Patrick Jeantet, PDG de SNCF Réseau, à Paris, le 26 ajnvier 2017.
Patrick Jeantet, PDG de SNCF Réseau, à Paris, le 26 ajnvier 2017. Gilles ROLLE/REA

Pour succéder au chef du groupe public, le PDG de SNCF Réseau agence de certains atouts : sa connaissance du ferroviaire, son goût de l’industrie et de la rivalité ainsi  que sa politique de polytechnicien.

Avec son allure, l’homme escalade aisément dans la minuscule cabine de conduite du train-usine en pleine action. Il est minuit passé quelque part sur une voie ferrée de l’Oise. Dans un grincement diabolique, sous les projecteurs qui modifient la poussière du ballast en une brume jaune-orangé, l’énorme machine d’un demi-kilomètre de long « avale » l’ancienne voie et en recrée une derrière elle, totalement modernisée. Au sein de gênant réduit où, bien que le fracas et les vibrations, plusieurs techniciens orchestrent cette délicate opération de renaissance ferroviaire, l’homme à la veste fluo, sourire aux lèvres, semble dans son élément.

Voici donc Patrick Jeantet, 59 ans, PDG de SNCF Réseau depuis le printemps 2016. C’est lui, le patron des 30 000 kilomètres de voies ferrées françaises mais aussi des gares, des caténaires, des aiguillages. Et des 1 600 chantiers ferroviaires qui réforment chaque nuit le réseau ferré national en une gigantesque usine à l’échelle de la France. Le polytechnicien règne sur une entreprise de 58 000 agents dont la dette est de 50 milliards d’euros et que l’Etat a garanti de reprendre dans les 35 milliards entre 2020 et 2022.

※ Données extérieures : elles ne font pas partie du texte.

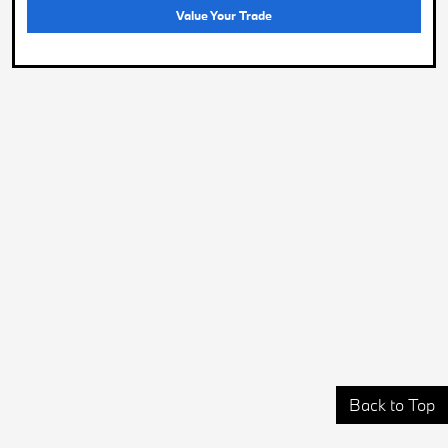
Value Your Trade
Back to Top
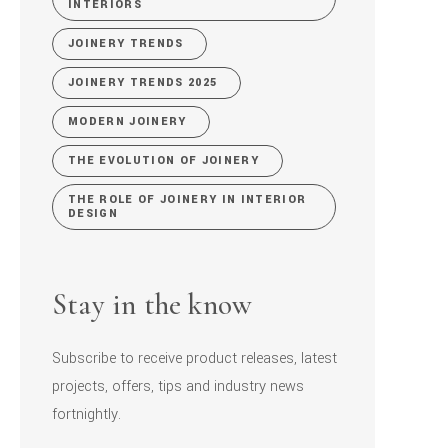
INTERIORS
JOINERY TRENDS
JOINERY TRENDS 2025
MODERN JOINERY
THE EVOLUTION OF JOINERY
THE ROLE OF JOINERY IN INTERIOR
DESIGN
Stay in the know
Subscribe to receive product releases, latest
projects, offers, tips and industry news
fortnightly.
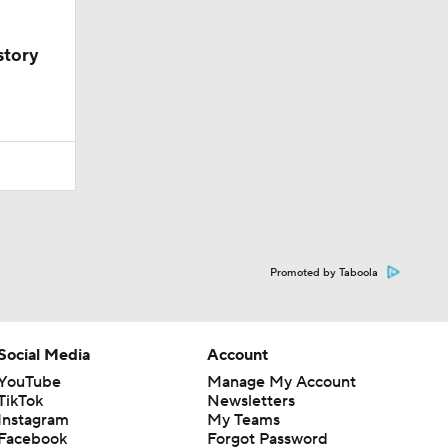
story
Promoted by Taboola
Social Media
Account
YouTube
Manage My Account
TikTok
Newsletters
Instagram
My Teams
Facebook
Forgot Password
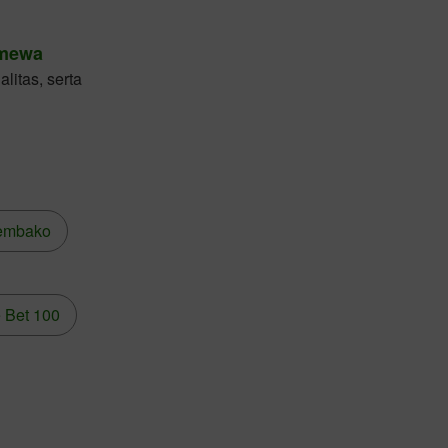
imewa
litas, serta
embako
 Bet 100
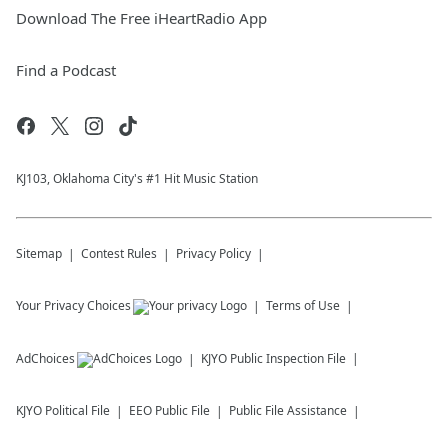
Download The Free iHeartRadio App
Find a Podcast
KJ103, Oklahoma City's #1 Hit Music Station
Sitemap
Contest Rules
Privacy Policy
Your Privacy Choices
Terms of Use
AdChoices
KJYO
Public Inspection File
KJYO
Political File
EEO Public File
Public File Assistance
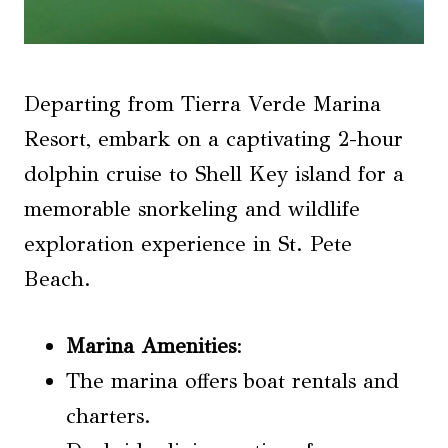
Departing from Tierra Verde Marina
Resort, embark on a captivating 2-hour
dolphin cruise to Shell Key island for a
memorable snorkeling and wildlife
exploration experience in St. Pete
Beach.
Marina Amenities
:
The marina offers boat rentals and
charters.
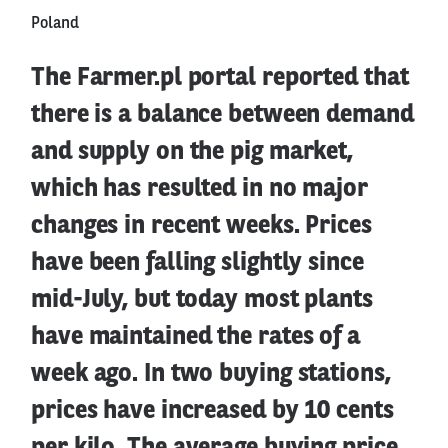
Poland
The Farmer.pl portal reported that
there is a balance between demand
and supply on the pig market,
which has resulted in no major
changes in recent weeks. Prices
have been falling slightly since
mid-July, but today most plants
have maintained the rates of a
week ago. In two buying stations,
prices have increased by 10 cents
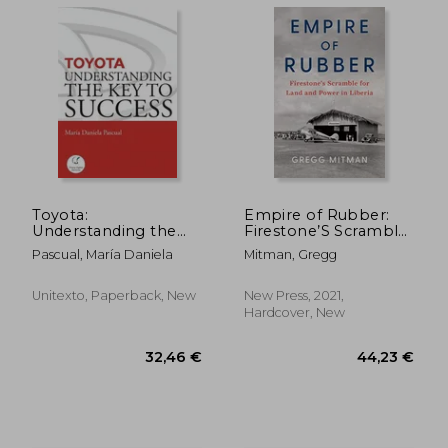
194,23 €
128,89
Toyota:
Empire of Rubber:
Understanding the
Firestone’S Scramble
key to Success:
for Land and Power
Pascual, María Daniela
Mitman, Gregg
Principles and
in Liberia
Strengths of a
Business Model
Unitexto, Paperback, New
New Press, 2021,
Hardcover, New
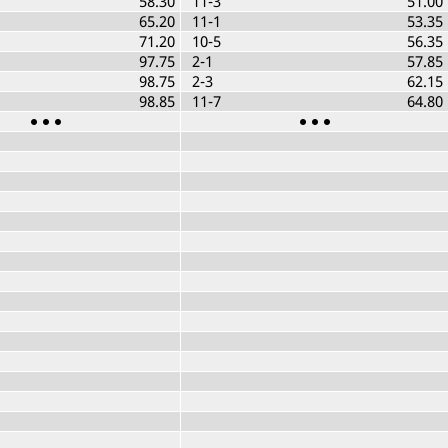
58.30
11-3
51.00
65.20
11-1
53.35
71.20
10-5
56.35
97.75
2-1
57.85
98.75
2-3
62.15
98.85
11-7
64.80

C’est encore lui que l’Etat a prmi de moderniser le réseau, abandonné pendant des années, en lui octroyant 3 milliards d’euros par an jusqu’en 2026. C’est sur lui, continuellement, que reposera une partie du plan de rénovation – ou d’abandon – des petites lignes régionales que le gouvernement finalise. C’est enfin son entreprise qui sera, dès 2020, l’arbitre de la rivalité en tant que grande ordonnatrice de la distribution des droits de passage – « les sillons » dans le langage ferroviaire – octroyés aux futurs rivaux de la SNCF.

« Je sais ce qu’il faudrait faire pour la SNCF de demain »

Patrick Jeantet n’est pas que cela. Il est, en plus, l’autre président du groupe SNCF, son patron-bis, son président délégué du directoire, juste après Guillaume Pepy qui en est le président tout court ; une sorte de super vizir qui examine certainement sur le trône du calife. M. Pepy ayant choisi de ne pas abandonner pour un troisième mandat en 2020, la succession est ouverte. Emmanuel Macron nécessiterait indiquer, éventuellement après l’été, le nouveau grand patron d’une SNCF saccagée par la réforme de 2018. Or, Patrick Jeantet ne cache à peine qu’il est de taille à garantir cette charge.